Entro il 31 dicembre 2018 l’Italia dovrà presentare alcuni rendiconti e documenti necessari per ottenere i fondi europei dei piani di programmazione 2014-2020, rispettando diversi target per poter assorbire le risorse stanziate a Bruxelles. Se l’Italia non riuscisse a rispettare queste scadenze, ipotesi tutt’altro che remota, buona parte delle risorse tornerebbe a Bruxelles.
E il quadro emerso dal rendiconto di metà anno è tutt’altro che confortante: l’Agenzia per la Coesione Territoriale ha infatti reso noto che su un totale di 51 programmi operativi 19 non hanno raggiunto il target. Nel complesso, la spesa che è stata certificata alla Commissione si attesta leggermente al di sotto di 4,5 miliardi per un totale corrispondente di 2,8 miliardi di rimborsi dal bilancio comunitario UE: entro la fine dell’anno dovranno essere richiesti a Bruxelles circa 2,5 miliardi di euro, poco meno dellea metà.
La situazione è, naturalmente, molto diversificata. Come nota Il Sole 24 Ore in un approfondimento, infatti, sommando le situazioni di ritardo con quelle in cui il target è stato raggiunto, emerge che l’obiettivo di rimborsi da chiedere è stato addirittura superato di 203 milioni. Ciononostante né il quadro generale, né la situazione specifica di alcuni Programmi sono rassicuranti. È il caso, ad esempio, del Fondo Sociale Europeo (FSE), in particolare per alcune regioni come Sicilia e Calabria.
La stessa Agenzia per la Coesione sottolinea che il ritardo di certificazione di alcuni Programmi è conseguenza delle complessità sia organizzative che operative delle procedure e delle regole europee.
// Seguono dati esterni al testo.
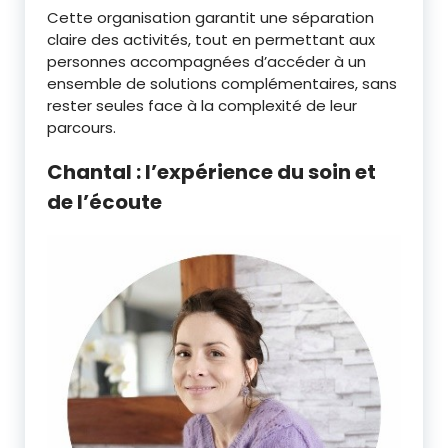
Cette organisation garantit une séparation
claire des activités, tout en permettant aux
personnes accompagnées d’accéder à un
ensemble de solutions complémentaires, sans
rester seules face à la complexité de leur
parcours.
Chantal : l’expérience du soin et
de l’écoute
Questo non può tuttavia distogliere l’attenzione da un cronico e particolare deficit italiano di capacità nel portare avanti i progetti, un problema nella gestione dei fondi comunitari non nuovo per istituzioni e imprese italiane. Un atteggiamento che deve cambiare per poter sfruttare a pieno le opportunità dei fondi comunitari.